自分の体を知ることは、自分を知ること

「自分を知ることが大切」

そんな言葉を聞くことがあります。

でも、「自分を知る」と言われても、少し抽象的で難しく感じる方も多いのではないでしょうか。

私はピラティスを通してたくさんの方の身体を見てきましたが、自分を知るということは、まず自分の身体を知ることから始まるのではないかと思っています。

少しスピリチュアルな話のように聞こえるかもしれません。

けれど、実際はとても現実的な話です。

 

自分の身体なのに、知らないことがたくさんある

私たちは毎日、自分の身体を使っています。

歩く、座る、立つ、呼吸をする。

当たり前に行っていることですが、意外と自分の身体のことを知らないものです。

例えば、

  • どちらの足に体重をかけやすいのか

  • 呼吸をするとき、胸が動いているのか、お腹が動いているのか

  • 肩が上がりやすいのか

  • 骨盤がどのような位置にあるのか

  • 背骨がどのように動いているのか

こうしたことを正確に把握している人は意外と少ないのです。

自分の身体なのに、自分では見えない部分があります。

そして、自分では感じているつもりでも、実際には感じられていない部分もあります。

これは決して特別なことではありません。

むしろ、人間の身体はそういうものです。

 

「感じる」と「実際」は違うことがある

レッスンをしていると、

「真っ直ぐ立っています」

と言われる方がいます。

ところが実際に見てみると、身体は大きく右や左に傾いていることがあります。

逆に、

「私はすごく曲がっている気がします」

と言われる方が、実際にはとても整った姿勢をしていることもあります。

つまり、

自分が感じている身体と、
実際の身体には差があることがあるのです。

だからこそ、鏡を見たり、指導者からフィードバックを受けたり、動きながら確認したりすることが大切になります。

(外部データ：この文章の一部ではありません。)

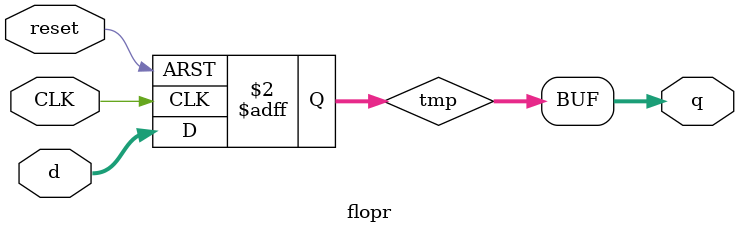
<source format=sv>
`timescale 1ns / 1ps

module flopr #(
    parameter SIZE = 32     
)(
    input bit CLK,
    input bit reset,
    input logic [SIZE-1:0] d,
    output logic [SIZE-1:0] q
);

logic [SIZE-1:0] tmp;

always@(negedge CLK,posedge reset)
begin
    if(reset) tmp <= 0;
    else tmp <= d;
end
assign q = tmp;
endmodule
</source>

身体を観察することは、自分自身を客観的に見る練習でもあります。

 

身体には今までの生き方が現れる

身体はとても正直です。

忙しい時期が続けば呼吸が浅くなります。

ストレスが増えれば肩や首が緊張します。

同じ動きを繰り返していれば、身体にはその習慣が刻まれていきます。

今の身体は、今までの生活の積み重ねとも言えます。

もちろん、それが良い悪いという話ではありません。

ただ、

「私はこういう癖があるんだな」

「こんな時に力が入りやすいんだな」

「右側ばかり使っているんだな」

と気づくことは、自分自身を理解することにつながります。

身体を通して、自分の習慣や考え方まで見えてくることがあります。

ピラティスは自分を観察する時間

ピラティスは単に運動をする時間ではありません。

どこの筋肉を使っているのか。

呼吸はどうなっているのか。

身体の左右差はあるのか。

今、自分は何を感じているのか。

そうしたことを確認しながら動いていきます。

そのため、ピラティスを続けていると、

「以前より身体の変化に気づけるようになった」

「疲れる前に休めるようになった」

「無理をしている自分に気づけるようになった」

という方が少なくありません。

身体を知ることは、単に筋肉や骨格を知ることではなく、自分自身の状態を理解する力を育てることでもあるのです。

 

自分の身体は、一生付き合うパートナー

私たちは毎日、自分の身体と一緒に生きています。

だからこそ、

「もっと動けるようになりたい」

「痛みをなくしたい」

ということだけでなく、

「私は今どんな状態なんだろう」

と身体に興味を持つことも大切なのではないでしょうか。

自分の身体を知ることは、自分の弱さを探すことではありません。

今の自分を知ることです。

そして、知ることができれば、そこから変えることもできます。

ピラティスは、そのためのとても良いツールだと思います。

見えているようで見えていない身体。

感じているようで感じられていない感覚。

そんな自分自身を少しずつ発見していくこと。

それが、身体を知ることを通して、自分を知るということなのかもしれません。

 

 

一生懸命に誰でもが毎日を生きています。

そして、頑張っている毎日の中で

何を最も大事にしているのかは人によって違います。

 

それは正しいとか間違いとかはありません。

 

が、何を大切に生きているのか、わからなくなっていることってないですか?

人は頭がいいので、色々考えています。

そして理性があり、思考があり、制御しています。

 

が、本当は何を求めているのか・

 

それを考えてみるのもいいことではないでしょうか。

 

ピラティスをすることで、自分を知る

 

どんな自分でも受け止める。

なかなか難しいと思うし、私もできていないけど、その作業が楽しいと感じています。